Wir werden von laotischem Rock beschallt und bleiben bis um 22 Uhr der Strom abgestellt wird. Dann, im Mondlicht gehen wir wieder Richtung Guesthouse und sind wahrscheinlich die einzigen Seelen in diesem Dorf, die noch wach sind. Eigentlich wollten wir schon am nächsten Tag weiterfahren, aber der Frieden und die schöne Umgebung lassen uns entscheiden, morgen noch einen weiteren Tag hier zu bleiben. Wir spazieren ein bisschen in den umliegenden Hügeln herum, sehen uns den Wat des Dorfes an und gehen dann wieder in das Resto, um uns dort auszuspannen. Wiederum bleiben wir hängen und diesmal sind noch weitere Leute da. Es scheint, dass heute Abend alle Touristen, die im Dorf anwesend sind, an diesem Tisch sitzen. Es ist ein spezieller Schlag Leute, die bis hier her kommen, diesem Ort, der auf dem Weg nach Nirgendwo ist. Der Abend ist unglaublich schön und wir bleiben dieses Mal sogar nach Stromschluss und trinken die letzten Tropfen Láo-Lào (Reisschnaps) bei Kerzenlicht.
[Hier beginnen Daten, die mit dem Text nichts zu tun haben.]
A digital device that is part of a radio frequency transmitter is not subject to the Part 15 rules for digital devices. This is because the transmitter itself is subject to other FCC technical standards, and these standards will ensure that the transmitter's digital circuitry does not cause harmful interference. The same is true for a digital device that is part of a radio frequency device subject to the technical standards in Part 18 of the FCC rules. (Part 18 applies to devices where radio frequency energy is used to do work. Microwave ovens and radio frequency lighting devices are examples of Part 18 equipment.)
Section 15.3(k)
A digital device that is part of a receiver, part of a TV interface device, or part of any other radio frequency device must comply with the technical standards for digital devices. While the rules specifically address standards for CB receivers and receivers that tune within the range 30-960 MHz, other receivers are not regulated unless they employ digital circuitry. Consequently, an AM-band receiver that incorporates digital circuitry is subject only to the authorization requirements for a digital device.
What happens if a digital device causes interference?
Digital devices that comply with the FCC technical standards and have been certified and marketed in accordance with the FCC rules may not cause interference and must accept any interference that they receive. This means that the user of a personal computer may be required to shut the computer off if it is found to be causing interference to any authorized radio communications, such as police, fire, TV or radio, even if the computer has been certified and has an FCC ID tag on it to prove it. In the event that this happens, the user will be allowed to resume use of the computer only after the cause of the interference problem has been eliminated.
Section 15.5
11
Die Fahrt auf dem Fluss am nächsten Tag stellt sich als interessant heraus: Morgens am Fluss wird ein Boot erst nach unserer Nachfrage innert einer Stunde bereitgemacht. Das "Boot" ist ein umgebautes Langboot in dessen hinteren Teil ein Vierzylinder-Toyota-Minibus-Motor eingebaut wurde. Es wird so stark beladen, sodass das Wasser in Strömen hereinfliesst und einen der Bootstypen vollzeit mit Schöpfen beschäftigt. Der Flussstand ist recht tief und so sind die Stromschnellen, die wir hie und da durchqueren recht interessant: Alle bekommen ihre Portion Wasser ab und sind bald sehr nass. Immer wieder halten wir in kleinen Dörfchen an, um Leute und Waren ein- und auszuladen. Der Fluss schlängelt sich durch hohe Berge, welche direkt vom Flussbett aus auf über tausend Meter aufsteigen. Obwohl wir uns genügend Beinfreiheit sichern, sind die kleinen Schemel nach einigen Stunden so unbequem, dass wir bei jedem Halt die Gelegenheit ergreifen und aussteigen, um unsere Hinterteile mit Blut zu versorgen.

Wir schaffen die gesamte Strecke innert 7 Stunden und kommen dann in einem noch kleineren Dorf, welches nur aus einigen bunt zusammengewürfelten Hüttchen besteht. Dort ist es aber dann soweit: zum ersten Mal in Laos werden wir vom Boot aus abgeholt - wie sonst in Asien - von einem Typen von einem der 3 (!) Guesthouses vom Ort (eigentlich schade, dass es hier auch soweit ist, es war richtig schön, ohne diesen Stress). Wir gehen mit ihm und logieren in einem Haus, welches keine sanitären Anlagen hat. Waschen und Duschen können wir gegenüber des Hauses an einem öffentlichen Wasserhahn. Die Leute hier sind aber unglaublich nett und machen den Aufenthalt sehr angenehm. Abends sitzen wir herum und essen und trinken mit den Leuten vom Haus und einigen anderen Travellern, die wir während der Fahrt kennengelernt hatten.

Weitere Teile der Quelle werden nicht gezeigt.